LCQ16: Protecting government documents taken out
************************************************

     Following is a question by the Hon Lam Cheuk-ting and a written reply by the Secretary for Development, Mr Eric Ma, in the Legislative Council today (May 17):

Question:

     On the 25th of last month, the window of a saloon car for use by the Secretary for Development was smashed and a briefcase inside the car compartment which belonged to the Secretary (containing a tablet computer and a batch of government documents) was stolen while the car was parked at the Hong Kong Science Museum in Tsim Sha Tsui. The authorities subsequently issued a statement that the Development Bureau, after learning about the incident, had forthwith halted the operation of the stolen tablet computer through remote control, and that the stolen documents did not contain personal data of the public. However, some members of the public are worried about lawbreakers exploiting for benefits the confidential or business sensitive information (e.g.
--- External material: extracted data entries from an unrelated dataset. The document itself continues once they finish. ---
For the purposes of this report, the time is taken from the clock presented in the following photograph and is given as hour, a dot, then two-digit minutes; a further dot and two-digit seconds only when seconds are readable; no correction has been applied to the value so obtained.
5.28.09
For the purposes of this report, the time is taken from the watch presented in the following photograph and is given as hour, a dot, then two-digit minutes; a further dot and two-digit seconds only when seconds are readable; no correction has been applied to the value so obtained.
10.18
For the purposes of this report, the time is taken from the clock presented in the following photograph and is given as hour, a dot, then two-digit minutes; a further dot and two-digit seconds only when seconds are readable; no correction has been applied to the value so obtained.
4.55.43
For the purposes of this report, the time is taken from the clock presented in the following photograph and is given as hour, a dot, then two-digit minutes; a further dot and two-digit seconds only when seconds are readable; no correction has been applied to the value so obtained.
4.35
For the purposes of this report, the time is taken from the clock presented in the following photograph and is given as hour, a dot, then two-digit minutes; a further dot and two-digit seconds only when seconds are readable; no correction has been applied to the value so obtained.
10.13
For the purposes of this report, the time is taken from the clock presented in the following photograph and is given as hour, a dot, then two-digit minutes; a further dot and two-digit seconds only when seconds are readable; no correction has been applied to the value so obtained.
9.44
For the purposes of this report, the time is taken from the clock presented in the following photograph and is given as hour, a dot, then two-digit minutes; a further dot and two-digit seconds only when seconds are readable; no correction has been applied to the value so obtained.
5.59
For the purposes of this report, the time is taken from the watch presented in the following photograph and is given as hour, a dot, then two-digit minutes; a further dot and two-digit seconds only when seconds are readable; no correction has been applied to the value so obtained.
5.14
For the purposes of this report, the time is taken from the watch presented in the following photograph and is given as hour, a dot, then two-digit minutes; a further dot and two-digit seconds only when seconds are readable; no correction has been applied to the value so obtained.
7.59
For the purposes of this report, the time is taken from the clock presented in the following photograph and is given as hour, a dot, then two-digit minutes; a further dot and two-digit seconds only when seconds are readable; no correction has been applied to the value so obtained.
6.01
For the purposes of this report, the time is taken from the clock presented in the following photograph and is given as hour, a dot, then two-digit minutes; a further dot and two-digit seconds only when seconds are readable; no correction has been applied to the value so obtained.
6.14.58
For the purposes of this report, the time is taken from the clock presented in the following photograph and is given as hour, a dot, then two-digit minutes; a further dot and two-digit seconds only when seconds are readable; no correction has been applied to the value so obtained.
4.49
Executive Council papers or land planning information) contained in the stolen documents. In this connection, will the Government inform this Council:

(1) among the stolen documents, of the respective numbers of those classified as (i) top secret, (ii) secret, (iii) confidential and (iv) restricted, as well as the number of those containing business sensitive information about land planning, etc.;

(2) whether the stolen tablet computer has been installed with any email software for handling official business; of the respective numbers of documents stored in the tablet computer which have been classified as (i) top secret, (ii) secret, (iii) confidential and (iv) restricted, as well as the number of those containing business sensitive information about land planning, etc.;

(3) whether it has investigated if, in this theft case, the placing of the briefcase in the compartment of an unattended saloon car by the government official concerned has violated the relevant information technology security guidelines; if it has investigated, of the details; if not, the reasons for that; and

(4) whether the authorities will revise the relevant guidelines and take improvement measures to prevent the recurrence of similar kind of incidents; if so, of the details; if not, the reasons for that?

Reply:

President,

     Having consulted the Security Bureau, Innovation and Technology Bureau, as well as Department of Justice, our reply to the four-part question is as follows:

(1) to (3) Regarding the incident occurring in Tsim Sha Tsui on April 25, 2017 where the window of a government car was smashed and a briefcase inside the car carrying a tablet computer and government documents was stolen, the Development Bureau (DEVB) has promptly and successfully deleted all data stored in the computer through remote control that night after the incident. The stolen tablet computer and documents were recovered by the Police on April 26.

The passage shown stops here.